I am not responsible for anything that happens to your phone by following these instructions. Do at your own risk, blah, blah, blah...

These instructions worked for me to get on TW4 with ext4 with no data wipe issue in CWR, and has worked for other people. I'd like to give big thanks to imnuts for the ROM and recover, and imoseyon for the kernel. This is all thanks to them...all I'm contributing is the procedure.

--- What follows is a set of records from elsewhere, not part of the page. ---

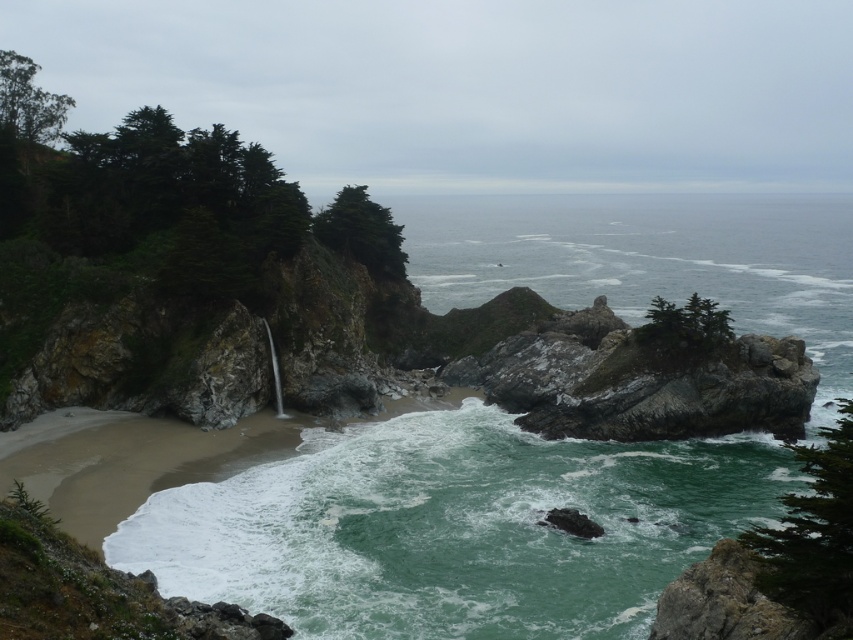
Is green rock at center below greenish-blue water at center?

Indeed, green rock at center is positioned under greenish-blue water at center.

Is point (676, 540) positioned in front of point (836, 276)?

Yes, it is.

This screenshot has height=640, width=853. Find the location of `green rock at center`. green rock at center is located at coordinates click(451, 525).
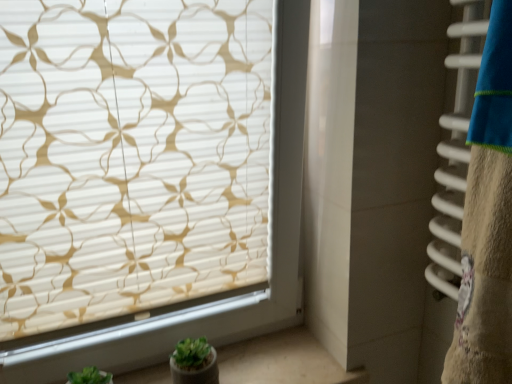
Question: From a real-world perspective, is white smooth window sill at lower left on top of white textured blind at upper left?

Choices:
 (A) yes
 (B) no

Answer: (B)

Question: Is white smooth window sill at lower left oriented away from white textured blind at upper left?

Choices:
 (A) no
 (B) yes

Answer: (A)

Question: Does white smooth window sill at lower left have a larger size compared to white textured blind at upper left?

Choices:
 (A) yes
 (B) no

Answer: (B)

Question: From the image's perspective, does white smooth window sill at lower left appear higher than white textured blind at upper left?

Choices:
 (A) no
 (B) yes

Answer: (A)

Question: Is white textured blind at upper left inside white smooth window sill at lower left?

Choices:
 (A) no
 (B) yes

Answer: (A)

Question: Are white smooth window sill at lower left and white textured blind at upper left beside each other?

Choices:
 (A) no
 (B) yes

Answer: (A)

Question: Considering the relative sizes of white textured blind at upper left and white smooth window sill at lower left in the image provided, is white textured blind at upper left shorter than white smooth window sill at lower left?

Choices:
 (A) yes
 (B) no

Answer: (B)

Question: Would you say white textured blind at upper left is a long distance from white smooth window sill at lower left?

Choices:
 (A) yes
 (B) no

Answer: (B)

Question: Does white textured blind at upper left have a greater width compared to white smooth window sill at lower left?

Choices:
 (A) yes
 (B) no

Answer: (B)

Question: Is white textured blind at upper left facing away from white smooth window sill at lower left?

Choices:
 (A) no
 (B) yes

Answer: (A)

Question: Is white textured blind at upper left thinner than white smooth window sill at lower left?

Choices:
 (A) yes
 (B) no

Answer: (A)

Question: Is white textured blind at upper left taller than white smooth window sill at lower left?

Choices:
 (A) yes
 (B) no

Answer: (A)

Question: In terms of size, does white smooth window sill at lower left appear bigger or smaller than white textured blind at upper left?

Choices:
 (A) small
 (B) big

Answer: (A)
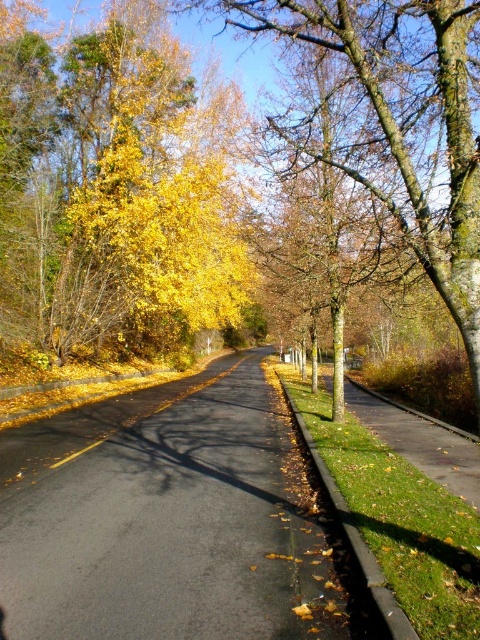
Question: Is yellow leafy tree at left thinner than yellow leafy tree at center?

Choices:
 (A) no
 (B) yes

Answer: (A)

Question: Among these objects, which one is nearest to the camera?

Choices:
 (A) yellow leafy tree at center
 (B) yellow leafy tree at left

Answer: (A)

Question: Is yellow leafy tree at left wider than yellow leafy tree at center?

Choices:
 (A) yes
 (B) no

Answer: (A)

Question: Which object appears closest to the camera in this image?

Choices:
 (A) yellow leafy tree at left
 (B) yellow leafy tree at center

Answer: (B)

Question: Which of the following is the closest to the observer?

Choices:
 (A) yellow leafy tree at center
 (B) yellow leafy tree at left

Answer: (A)

Question: Does yellow leafy tree at left have a smaller size compared to yellow leafy tree at center?

Choices:
 (A) no
 (B) yes

Answer: (B)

You'll need the following:
Odin3 v1.82: http://megaupload.com/?d=M6CO8E1K
Stock EP1W Odin: http://www.uploadking.com/6VCJPYAG0I
Charge PIT file: http://www.mediafire.com/?kk62yxpp8b8x918
imnuts blue ClockworkMod Recovery (orange may work, but is untested): http://cl.ly/9t7H
imnuts TW4 ROM (optional, if you want TW4): http://imnuts.org/downloads/charge/ep1w/0912_tw4_ep1w.zip
imoseyon GB Voodoo kernel: http://cl.ly/ABKF

1) Copy TW4 ROM and imoseyon kernel to your SD card.
2) Odin stock EP1W+PIT to your device. (instructions at http://forum.xda-developers.com/showthread.php?t=1111486)
3) Reboot the phone and allow it to completely boot.
4) Power off the phone.
5) Odin CWR to your device.
6) Boot immediately into CWR by holding Home+Vol Up+Power.
7) Wipe data.
8) Wipe cache.
9) Wipe dalvik cache.
10) Flash TW4 ROM. (optional)
11) Flash imoseyon kernel.
12) Reboot your phone.

Upon booting, you should hear Linda converting your partitions (unless you have Voodoo disabled). You can use Voodoo Control to check your ext4 status. Best of all, you should now experience no data wipes when using CWR.


----------



## dwitherell (Jul 23, 2011)

I was actually wondering about the pit file and leaked stock GB - didn't know if Froyo-GB differences made that particular pit file not function as it should (or make other things not function as they should). Glad to see in this case that it at least doesn't break things!


----------